On 09/16/2010 02:45 PM, Pranav Desai wrote:
On Thu, Sep 16, 2010 at 12:33 PM, Leif Hedstrom<[email protected]>  wrote:
  On 09/16/2010 01:26 PM, Pranav Desai wrote:
Hi!

I am running a load test with some video files to see . I am using
curl-loader to generate the load. I have modified it to add a random
number to the URLs before sending so I can test with a single URL and
still stress the cache. The webserver is a lighttpd server with
rewrite rules to translate the random strings back to a common URL.
The URL is essentially a 15MB video file. I can provide more details
on the setup if needed.
Ok, I've created https://issues.apache.org/jira/browse/TS-441   with this
information. If you can find a core file (or, run traffic_server under gdb),
and get a stack trace, that would be very helpful. Also, when it crashes,
you might get a stack trace in /var/log/messages and/or one of the log files
in the .../var/log/trafficserver  directory.

Will do that.

Is there an architecture diagram or doc some where that briefly
describes how the system works especially in terms of the roles of the
processes like traffic_manager and traffic_server and how they
interact, communicate. How the threads get the request, who runs the
event loop etc. Even a general block diagram would work for me. It
will of great help in understanding the system.




Well, the admin guide (http://trafficserver.apache.org/docs/v2/admin/) should give some ideas on how the system overall runs (processes etc.), and the developers guide ( http://trafficserver.apache.org/docs/v2/sdk/) will give some ideas how things works under the hood.

That much said, I can tell you what the three processes does (big picture);

  1. traffic_cop - This process starts the traffic_manager process, and
     it's primary task is to verify that the traffic_server process is
     responding to a built-in health check. If it doesn't, traffic_cop
     will kill the traffic_server process.
  2. traffic_manager - This process is responsible for various "admin"
     tasks, and also implements the (defunct) WebUI. In addition, it
     binds the "listen" port(s) that the server will accept requests
     on, and start the traffic_server process.
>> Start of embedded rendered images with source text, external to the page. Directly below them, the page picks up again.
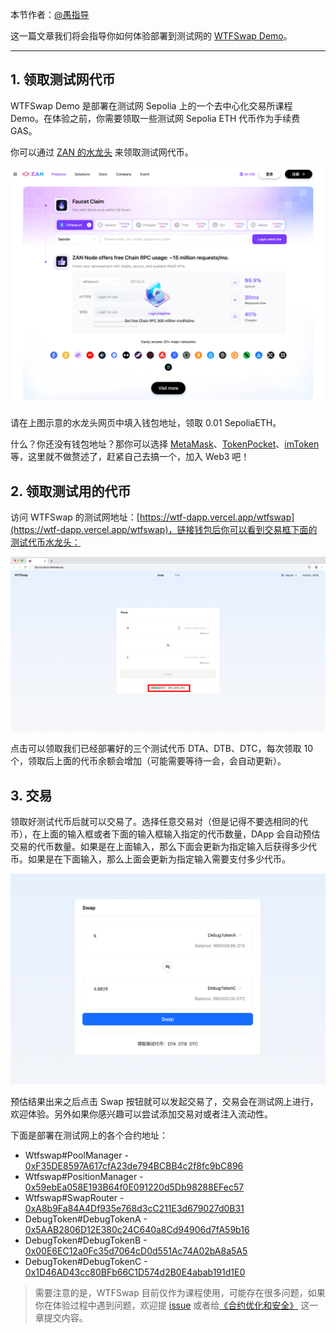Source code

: 本节作者：[@愚指导](https://x.com/yudao1024)

这一篇文章我们将会指导你如何体验部署到测试网的 [WTFSwap Demo](https://wtf-dapp.vercel.app/wtfswap)。

---

## 1. 领取测试网代币

WTFSwap Demo 是部署在测试网 Sepolia 上的一个去中心化交易所课程 Demo。在体验之前，你需要领取一些测试网 Sepolia ETH 代币作为手续费 GAS。

你可以通过 [ZAN 的水龙头](https://zan.top/faucet?chInfo=wtf) 来领取测试网代币。

![faucet](./img/faucet.png)

请在上图示意的水龙头网页中填入钱包地址，领取 0.01 SepoliaETH。

什么？你还没有钱包地址？那你可以选择 [MetaMask](https://metamask.io/)、[TokenPocket](https://www.tokenpocket.pro/)、[imToken](https://token.im/) 等，这里就不做赘述了，赶紧自己去搞一个，加入 Web3 吧！

## 2. 领取测试用的代币

访问 WTFSwap 的测试网地址：[https://wtf-dapp.vercel.app/wtfswap](https://wtf-dapp.vercel.app/wtfswap)，链接钱包后你可以看到交易框下面的测试代币水龙头：

![testtoken](./img/testtoken.png)

点击可以领取我们已经部署好的三个测试代币 DTA、DTB、DTC，每次领取 10 个，领取后上面的代币余额会增加（可能需要等待一会，会自动更新）。

## 3. 交易

领取好测试代币后就可以交易了。选择任意交易对（但是记得不要选相同的代币），在上面的输入框或者下面的输入框输入指定的代币数量，DApp 会自动预估交易的代币数量。如果是在上面输入，那么下面会更新为指定输入后获得多少代币。如果是在下面输入，那么上面会更新为指定输入需要支付多少代币。

![swap](./img/swap.png)

预估结果出来之后点击 Swap 按钮就可以发起交易了，交易会在测试网上进行，欢迎体验。另外如果你感兴趣可以尝试添加交易对或者注入流动性。

下面是部署在测试网上的各个合约地址：

- Wtfswap#PoolManager - [0xF35DE8597A617cfA23de794BCBB4c2f8fc9bC896](https://sepolia.etherscan.io/address/0xF35DE8597A617cfA23de794BCBB4c2f8fc9bC896)
- Wtfswap#PositionManager - [0x59ebEa058E193B64f0E091220d5Db98288EFec57](https://sepolia.etherscan.io/address/0x59ebEa058E193B64f0E091220d5Db98288EFec57)
- Wtfswap#SwapRouter - [0xA8b9Fa84A4Df935e768d3cC211E3d679027d0B31](https://sepolia.etherscan.io/address/0xA8b9Fa84A4Df935e768d3cC211E3d679027d0B31)
- DebugToken#DebugTokenA - [0x5AAB2806D12E380c24C640a8Cd94906d7fA59b16](https://sepolia.etherscan.io/address/0x5AAB2806D12E380c24C640a8Cd94906d7fA59b16)
- DebugToken#DebugTokenB - [0x00E6EC12a0Fc35d7064cD0d551Ac74A02bA8a5A5](https://sepolia.etherscan.io/address/0x00E6EC12a0Fc35d7064cD0d551Ac74A02bA8a5A5)
- DebugToken#DebugTokenC - [0x1D46AD43cc80BFb66C1D574d2B0E4abab191d1E0](https://sepolia.etherscan.io/address/0x1D46AD43cc80BFb66C1D574d2B0E4abab191d1E0)

> 需要注意的是，WTFSwap 目前仅作为课程使用，可能存在很多问题，如果你在体验过程中遇到问题，欢迎提 [issue](https://github.com/WTFAcademy/WTF-Dapp/issues) 或者给[《合约优化和安全》](../P301_ContractOptimize/readme.md) 这一章提交内容。
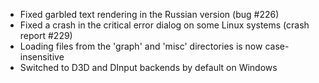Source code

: * Fixed garbled text rendering in the Russian version (bug #226)
* Fixed a crash in the critical error dialog on some Linux systems (crash report #229)
* Loading files from the 'graph' and 'misc' directories is now case-insensitive
* Switched to D3D and DInput backends by default on Windows
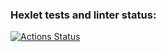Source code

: ### Hexlet tests and linter status:
[![Actions Status](https://github.com/TarakanovAndrey/python-project-49/workflows/hexlet-check/badge.svg)](https://github.com/TarakanovAndrey/python-project-49/actions)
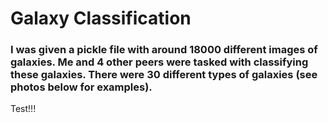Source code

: # Galaxy Classification

### I was given a pickle file with around 18000 different images of galaxies. Me and 4 other peers were tasked with classifying these galaxies. There were 30 different types of galaxies (see photos below for examples). 

Test!!!
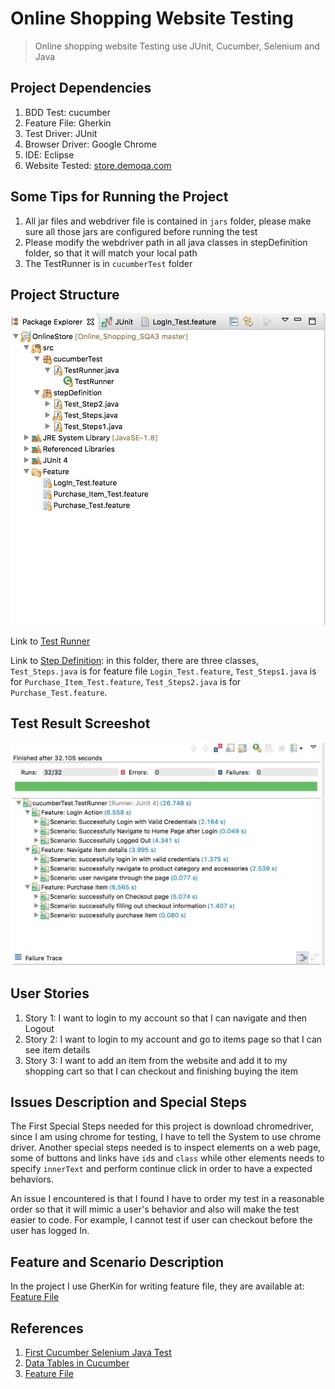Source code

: # Online Shopping Website Testing 

> Online shopping website Testing use JUnit, Cucumber, Selenium and Java

## Project Dependencies

1. BDD Test: cucumber 
2. Feature File: Gherkin
3. Test Driver: JUnit
4. Browser Driver: Google Chrome
5. IDE: Eclipse
6. Website Tested: [store.demoqa.com](http://store.demoqa.com)

## Some Tips for Running the Project 

1. All jar files and webdriver file is contained in `jars` folder, please make sure all those jars are configured before running the test  
2. Please modify the webdriver path in all java classes in stepDefinition folder, so that it will match your local path
3. The TestRunner is in `cucumberTest` folder

## Project Structure

  ![project structure screenshot](./img/project-structure.png)
  
  Link to [Test Runner](./OnlineStore/src/cucumberTest/TestRunner.java)
  
  Link to [Step Definition](./OnlineStore/src/stepDefinition): in this folder, there are three classes, `Test_Steps.java` is for feature file `Login_Test.feature`, `Test_Steps1.java` is for `Purchase_Item_Test.feature`, `Test_Steps2.java` is for `Purchase_Test.feature`. 

## Test Result Screeshot

  ![test result](./img/feature-structure.png)

## User Stories

1. Story 1: I want to login to my account so that I can navigate and then Logout
2. Story 2: I want to login to my account and go to items page so that I can see item details 
3. Story 3: I want to add an item from the website and add it to my shopping cart so that I can checkout and finishing buying the item 


## Issues Description and Special Steps

The First Special Steps needed for this project is download chromedriver, since I am using chrome for testing, I have to tell the System to use chrome driver. Another special steps needed is to inspect elements on a web page, some of buttons and links have `id`s and `class` while other elements needs to specify `innerText` and perform continue click in order to have a expected behaviors. 

An issue I encountered is that I found I have to order my test in a reasonable order so that it will mimic a user's behavior and also will make the test easier to code. For example, I cannot test if user can checkout before the user has logged In. 

## Feature and Scenario Description 

In the project I use GherKin for writing feature file, they are available at: [Feature File](./OnlineStore/Feature/)

## References

1. [First Cucumber Selenium Java Test](http://toolsqa.com/cucumber/first-cucumber-selenium-java-test/)
2. [Data Tables in Cucumber](http://toolsqa.wpengine.com/cucumber/data-tables-in-cucumber/)
3. [Feature File](http://toolsqa.wpengine.com/cucumber/cucumber-jvm-feature-file/)




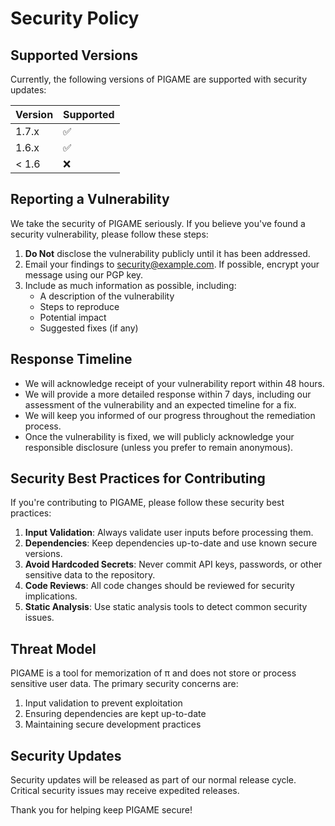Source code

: # Security Policy

## Supported Versions

Currently, the following versions of PIGAME are supported with security updates:

| Version | Supported          |
| ------- | ------------------ |
| 1.7.x   | :white_check_mark: |
| 1.6.x   | :white_check_mark: |
| < 1.6   | :x:                |

## Reporting a Vulnerability

We take the security of PIGAME seriously. If you believe you've found a security vulnerability, please follow these steps:

1. **Do Not** disclose the vulnerability publicly until it has been addressed.
2. Email your findings to security@example.com. If possible, encrypt your message using our PGP key.
3. Include as much information as possible, including:
   - A description of the vulnerability
   - Steps to reproduce
   - Potential impact
   - Suggested fixes (if any)

## Response Timeline

- We will acknowledge receipt of your vulnerability report within 48 hours.
- We will provide a more detailed response within 7 days, including our assessment of the vulnerability and an expected timeline for a fix.
- We will keep you informed of our progress throughout the remediation process.
- Once the vulnerability is fixed, we will publicly acknowledge your responsible disclosure (unless you prefer to remain anonymous).

## Security Best Practices for Contributing

If you're contributing to PIGAME, please follow these security best practices:

1. **Input Validation**: Always validate user inputs before processing them.
2. **Dependencies**: Keep dependencies up-to-date and use known secure versions.
3. **Avoid Hardcoded Secrets**: Never commit API keys, passwords, or other sensitive data to the repository.
4. **Code Reviews**: All code changes should be reviewed for security implications.
5. **Static Analysis**: Use static analysis tools to detect common security issues.

## Threat Model

PIGAME is a tool for memorization of π and does not store or process sensitive user data. The primary security concerns are:

1. Input validation to prevent exploitation
2. Ensuring dependencies are kept up-to-date
3. Maintaining secure development practices

## Security Updates

Security updates will be released as part of our normal release cycle. Critical security issues may receive expedited releases.

Thank you for helping keep PIGAME secure!
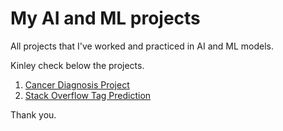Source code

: # My AI and ML projects
All projects that I've worked and practiced in AI and ML models. 

Kinley check below the projects.
1. [Cancer Diagnosis Project](Cancer_Diagnosis.ipynb)
2. [Stack Overflow Tag Prediction](SO_Tag_Predictor.ipynb)

Thank you.
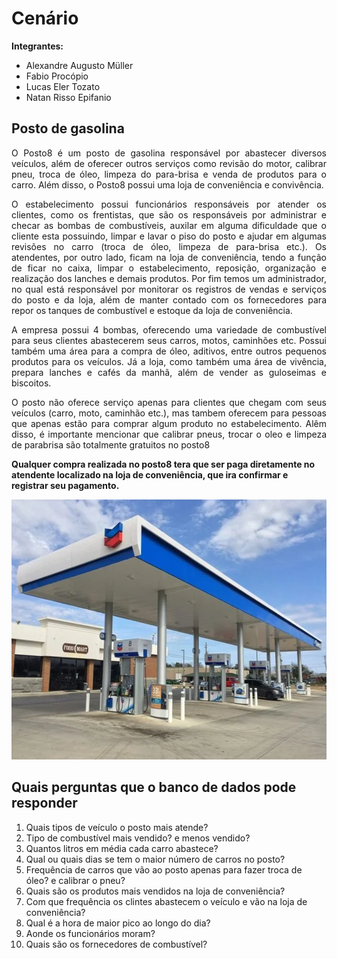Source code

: # Cenário
**Integrantes:**
 - Alexandre Augusto Müller
 - Fabio Procópio
 - Lucas Eler Tozato
 - Natan Risso Epifanio

## Posto de gasolina

<p align="justify">O Posto8 é um posto de gasolina responsável por abastecer diversos veículos, além de oferecer outros serviços como revisão do motor, calibrar pneu, troca de óleo, limpeza do para-brisa e venda de produtos para o carro. Além disso, o Posto8 possui uma loja de conveniência e convivência.</p>

<p align="justify">O estabelecimento possui funcionários responsáveis por atender os clientes, como os frentistas, que são os responsáveis por administrar e checar as bombas de combustíveis, auxilar em alguma dificuldade que o cliente esta possuindo, limpar e lavar o piso do posto e ajudar em algumas revisões no carro (troca de óleo, limpeza de para-brisa etc.). Os atendentes, por outro lado, ficam na loja de conveniência, tendo a função de ficar no caixa, limpar o estabelecimento, reposição, organização e realização dos lanches e demais produtos. Por fim temos um administrador, no qual está responsável por monitorar os registros de vendas e serviços do posto e da loja, além de manter contado com os fornecedores para repor os tanques de combustível e estoque da loja de conveniência.</p>

<p align="justify">A empresa possui 4 bombas, oferecendo uma variedade de combustível para seus clientes abastecerem seus carros, motos, caminhões etc. Possui também uma área para a compra de óleo, aditivos, entre outros pequenos produtos para os veículos. Já a loja, como também uma área de vivência, prepara lanches e cafés da manhã, além de vender as guloseimas e biscoitos.</p>

<p align="justify">O posto não oferece serviço apenas para clientes que chegam com seus veículos (carro, moto, caminhão etc.), mas tambem oferecem para pessoas que apenas estão para comprar algum produto no estabelecimento. Alêm disso, é importante mencionar que calibrar pneus, trocar o oleo e limpeza de parabrisa são totalmente gratuitos no posto8 

**Qualquer compra realizada no posto8 tera que ser paga diretamente no atendente localizado na loja de conveniência, que ira confirmar e registrar seu pagamento.**</p>

<p align="center"><img width="590px" height="416" src="https://github.com/AlexandreMuller/Design_e_Desenvolvimento_de_Banco_de_Dados_I/blob/master/Imagens/Posto%20de%20gasolina.webp"></p>

## Quais perguntas que o banco de dados pode responder

1. Quais tipos de veículo o posto mais atende?
2. Tipo de combustível mais vendido? e menos vendido?
3. Quantos litros em média cada carro abastece?
4. Qual ou quais dias se tem o maior número de carros no posto?
5. Frequência de carros que vão ao posto apenas para fazer troca de óleo? e calibrar o pneu?
6. Quais são os produtos mais vendidos na loja de conveniência?
7. Com que frequência os clintes abastecem o veículo e vão na loja de conveniência?
8. Qual é a hora de maior pico ao longo do dia?
9. Aonde os funcionários moram?
10. Quais são os fornecedores de combustível?
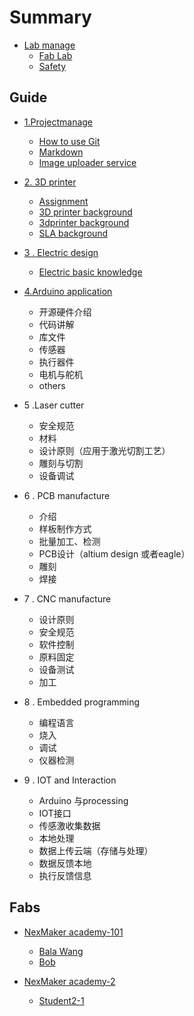 # Summary

* [Lab manage](doc/0manage/labmanage.md)
    * [Fab Lab ](doc/Fab/FAB.md)
    * [Safety](doc/0manage/safety.md)



## Guide
* [1.Projectmanage](https://git-scm.com/)
    * [How to use Git](https://git-scm.com/docs/gittutorial)
    * [Markdown](doc/1projectmanage/markdown.md)
    * [Image uploader service](doc/1projectmanage/imageuploadservice.md)

* [2. 3D printer](doc/23dprinter/assignment.md)
    * [Assignment](doc/23dprinter/assignment.md)
    * [3D printer background](doc/23dprinter/1.3Dprintingbackground.md)
    * [3dprinter background](doc/23dprinter/2.FDM3Dprintingbackground.md)
    * [SLA background](doc/23dprinter/6.SLAbackground.md)

* [3 . Electric design ](doc/3electric_design_and_manfucture/basicknowledge.md)
    * [Electric basic knowledge](doc/3electric_design_and_manfucture/basicknowledge.md)

* [4.Arduino application](https://www.arduino.cc/)
    * 开源硬件介绍
    * 代码讲解
    * 库文件
    * 传感器
    * 执行器件	
    * 电机与舵机	
    * others
	
* 5 .Laser cutter
    * 安全规范
    * 材料
    * 设计原则（应用于激光切割工艺）
    * 雕刻与切割
    * 设备调试

* 6 . PCB manufacture
    * 介绍
    * 样板制作方式
    * 批量加工、检测
    * PCB设计（altium design 或者eagle）
    * 雕刻
    * 焊接
		
* 7 .  CNC manufacture
    * 设计原则
    * 安全规范
    * 软件控制
    * 原料固定
    * 设备测试
    * 加工

* 8 . Embedded programming
    * 编程语言
    * 烧入
    * 调试
    * 仪器检测

* 9 . IOT and Interaction
    * Arduino 与processing
    * IOT接口
    * 传感激收集数据
    * 本地处理
    * 数据上传云端（存储与处理）
    * 数据反馈本地
    * 执行反馈信息

  
## Fabs

* [NexMaker academy-101](fab-01/README.md)
    * [Bala Wang](fab-01/bala-wang.md)
    * [Bob](https://nex-fab.gitlab.io/fab-01/bobstudent/)

* [NexMaker academy-2](fab-02/README.md)
    * [Student2-1](fab-01/student2-1.md)




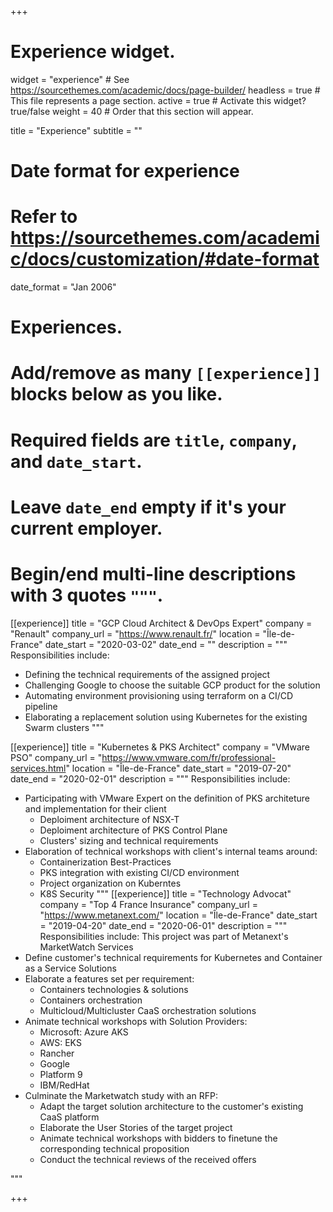 +++
# Experience widget.
widget = "experience"  # See https://sourcethemes.com/academic/docs/page-builder/
headless = true  # This file represents a page section.
active = true  # Activate this widget? true/false
weight = 40  # Order that this section will appear.

title = "Experience"
subtitle = ""

# Date format for experience
#   Refer to https://sourcethemes.com/academic/docs/customization/#date-format
date_format = "Jan 2006"

# Experiences.
#   Add/remove as many `[[experience]]` blocks below as you like.
#   Required fields are `title`, `company`, and `date_start`.
#   Leave `date_end` empty if it's your current employer.
#   Begin/end multi-line descriptions with 3 quotes `"""`.
[[experience]]
  title = "GCP Cloud Architect & DevOps Expert"
  company = "Renault"
  company_url = "https://www.renault.fr/"
  location = "Île-de-France"
  date_start = "2020-03-02"
  date_end = ""
  description = """
  Responsibilities include:
  
  * Defining the technical requirements of the assigned project
  * Challenging Google to choose the suitable GCP product for the solution
  * Automating environment provisioning using terraform on a CI/CD pipeline
  * Elaborating a replacement solution using Kubernetes for the existing Swarm clusters
  """

[[experience]]
  title = "Kubernetes & PKS Architect"
  company = "VMware PSO"
  company_url = "https://www.vmware.com/fr/professional-services.html"
  location = "Île-de-France"
  date_start = "2019-07-20"
  date_end = "2020-02-01"
  description = """
  Responsibilities include:
  
  * Participating with VMware Expert on the definition of PKS architeture and implementation for their client
      * Deploiment architecture of NSX-T
      * Deploiment architecture of PKS Control Plane
      * Clusters' sizing and technical requirements
  * Elaboration of technical workshops with client's internal teams around:
      * Containerization Best-Practices
      * PKS integration with existing CI/CD environment
      * Project organization on Kuberntes
      * K8S Security
  """
[[experience]]
  title = "Technology Advocat"
  company = "Top 4 France Insurance"
  company_url = "https://www.metanext.com/"
  location = "Île-de-France"
  date_start = "2019-04-20"
  date_end = "2020-06-01"
  description = """
  Responsibilities include:
  This project was part of Metanext's MarketWatch Services
  * Define customer's technical requirements for Kubernetes and Container as a Service  Solutions
  * Elaborate a features set per requirement:
      * Containers technologies & solutions
      * Containers orchestration
      * Multicloud/Multicluster CaaS orchestration solutions
  * Animate technical workshops with Solution Providers:
      * Microsoft: Azure AKS
      * AWS: EKS
      * Rancher
      * Google
      * Platform 9
      * IBM/RedHat
  * Culminate the Marketwatch study with an RFP:
      * Adapt the target solution architecture to the customer's existing CaaS platform
      * Elaborate the User Stories of the target project
      * Animate technical workshops with bidders to finetune the corresponding technical proposition
      * Conduct the technical reviews of the received offers
      
  """

+++
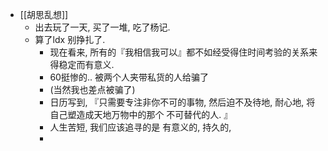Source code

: - [[胡思乱想]]
	- 出去玩了一天, 买了一堆, 吃了杨记.
	- 算了ldx 别挣扎了.
		- 现在看来, 所有的『我相信我可以』都不如经受得住时间考验的关系来得稳定而有意义.
		- 60挺惨的.. 被两个人夹带私货的人给骗了
		- (当然我也差点被骗了)
		- 日历写到, 『只需要专注非你不可的事物, 然后迫不及待地, 耐心地, 将自己塑造成天地万物中的那个 不可替代的人. 』
		- 人生苦短, 我们应该追寻的是 有意义的, 持久的,
		-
If this process dies
     (either crashes or killed by traffic_cop), traffic_manager still
     has the ports bound, and will immediately restart traffic_server.
  3. traffic_server - This is the primary proxy server process. It will
     run <n> number of worker threads (net-threads), where n is
     configurable but defaulted to something reasonable based on the
     number of CPUs. It also runs <m> I/O threads, by default 4 threads
     per disk spindle (but this is also configurable, and 4 is probably
     to small in many cases). In addition, there are a few "helper"
     threads for things like logging etc.